Esa palabra dicha en voz baja, como para sí, tiene un efecto difícil de describir. Y Caco sigue con su táctica: ir siempre al lado opuesto, buscando el efecto. Cuando el chico o la chica se entretienen besando sus respectivos juguetes, Caco se aboca a registrar sus caras. Deambula (perdón por la imagen) como un cazador tras su presa, buscando, buscando. Después de todo, ¿fotografiar no es eso, independientemente de que el arma que se empuña sea una Holga de juguete o una Leica como la de Cartier-Bresson?

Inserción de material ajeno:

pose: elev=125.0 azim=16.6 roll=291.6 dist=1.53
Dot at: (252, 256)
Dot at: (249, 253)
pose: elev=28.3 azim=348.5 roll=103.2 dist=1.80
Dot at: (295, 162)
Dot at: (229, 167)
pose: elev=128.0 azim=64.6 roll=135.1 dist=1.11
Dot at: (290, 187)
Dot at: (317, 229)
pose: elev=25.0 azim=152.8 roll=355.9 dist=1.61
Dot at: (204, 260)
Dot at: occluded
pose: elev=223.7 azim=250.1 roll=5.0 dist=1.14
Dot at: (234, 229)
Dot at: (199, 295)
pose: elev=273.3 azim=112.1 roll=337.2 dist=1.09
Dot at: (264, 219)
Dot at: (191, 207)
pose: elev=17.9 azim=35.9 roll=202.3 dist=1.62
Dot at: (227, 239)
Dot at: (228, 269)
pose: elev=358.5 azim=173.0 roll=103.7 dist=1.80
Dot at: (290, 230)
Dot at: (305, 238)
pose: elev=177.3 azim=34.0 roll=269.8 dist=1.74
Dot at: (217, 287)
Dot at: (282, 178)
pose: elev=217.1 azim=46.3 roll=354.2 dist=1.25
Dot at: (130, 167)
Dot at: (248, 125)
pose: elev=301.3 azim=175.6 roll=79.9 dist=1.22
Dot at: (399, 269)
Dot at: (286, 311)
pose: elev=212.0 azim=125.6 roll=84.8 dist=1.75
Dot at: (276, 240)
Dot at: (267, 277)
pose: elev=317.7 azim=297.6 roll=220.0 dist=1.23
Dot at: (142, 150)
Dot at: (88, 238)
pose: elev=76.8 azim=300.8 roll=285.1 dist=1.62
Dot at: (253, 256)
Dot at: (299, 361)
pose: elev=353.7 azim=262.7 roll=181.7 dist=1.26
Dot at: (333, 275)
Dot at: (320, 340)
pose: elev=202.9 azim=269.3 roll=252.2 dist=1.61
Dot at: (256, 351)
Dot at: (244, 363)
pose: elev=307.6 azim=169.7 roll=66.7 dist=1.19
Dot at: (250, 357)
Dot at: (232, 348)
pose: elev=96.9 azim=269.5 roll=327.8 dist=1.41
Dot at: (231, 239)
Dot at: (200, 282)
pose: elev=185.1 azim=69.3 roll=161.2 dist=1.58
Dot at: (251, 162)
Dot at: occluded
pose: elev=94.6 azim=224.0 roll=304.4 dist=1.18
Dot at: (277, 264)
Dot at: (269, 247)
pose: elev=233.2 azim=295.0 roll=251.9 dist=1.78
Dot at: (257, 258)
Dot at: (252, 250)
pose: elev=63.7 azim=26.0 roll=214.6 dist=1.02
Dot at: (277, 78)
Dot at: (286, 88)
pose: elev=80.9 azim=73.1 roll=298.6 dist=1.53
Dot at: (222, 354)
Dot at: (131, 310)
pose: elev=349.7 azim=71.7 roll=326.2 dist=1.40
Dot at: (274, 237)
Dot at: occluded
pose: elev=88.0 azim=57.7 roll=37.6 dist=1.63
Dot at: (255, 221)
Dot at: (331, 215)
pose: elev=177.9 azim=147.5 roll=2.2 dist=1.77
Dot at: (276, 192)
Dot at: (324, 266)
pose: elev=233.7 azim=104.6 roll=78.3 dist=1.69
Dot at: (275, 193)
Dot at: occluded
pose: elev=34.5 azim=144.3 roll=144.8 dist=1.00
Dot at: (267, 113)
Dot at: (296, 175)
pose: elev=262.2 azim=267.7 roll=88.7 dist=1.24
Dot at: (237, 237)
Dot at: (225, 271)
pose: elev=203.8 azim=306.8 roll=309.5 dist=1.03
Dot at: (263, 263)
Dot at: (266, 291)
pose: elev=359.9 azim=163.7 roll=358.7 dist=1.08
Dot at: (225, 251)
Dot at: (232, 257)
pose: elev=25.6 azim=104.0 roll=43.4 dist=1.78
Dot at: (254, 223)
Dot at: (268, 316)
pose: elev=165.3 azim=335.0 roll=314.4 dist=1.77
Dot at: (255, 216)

¿Qué busca? ¿Qué quiere? ¿A dónde va? Y entonces sí, todo se complica. Y viéndolo trabajar comprendo algo: este fotógrafo propicia el amor ajeno del mismo modo que otros la solidaridad o la templanza o la pasión por los animales o el vegetarianismo. Lo veo en un gesto mínimo: cuando la pareja toma la iniciativa –es decir, como los jugadores de fútbol americano: se dicen algo, deciden hacer algo y lo hacen–, Caco Fernández sonríe, satisfecho. Sonríe para nadie: no lo puede evitar. Y otra vez sale a la caza del efecto. La mesa de cocina ya fue incorporada –la puso en juego el muchacho–, y cuando él trabaja abajo, Caco se concentra en la sonrisa de ella. Nunca pensé que una simple mesa de cocina pudiera servir para tantas cosas.
La expresión “evolución orgásmica”, aplicable a cualquier proceso que parte del estado de reposo y llega al clímax (se usa incluso en música, para hablar, por ejemplo, del carácter erótico de ciertos solos de Frank Zappa o Steve Vai), nunca se puede aplicar mejor que en estos casos, en pleno desenfreno amoroso. Un desenfreno tímido: no son actores porno profesionales; son dos amantes que desean tener un souvenir de sus momentos de pasión. Y para eso hace falta alguien confiable, alguien a quien entregarle un secreto que sólo comparten los amantes. “Así nos amamos nosotros”, parecen decir. Tal vez lo que busca Caco Fernández sea poner de manifiesto eso, hacer que ese así salga a la luz ante sus ojos.
Una tarea noble. Una buena misión. Pero sigue pareciéndome increíble que alguien cobre por ella.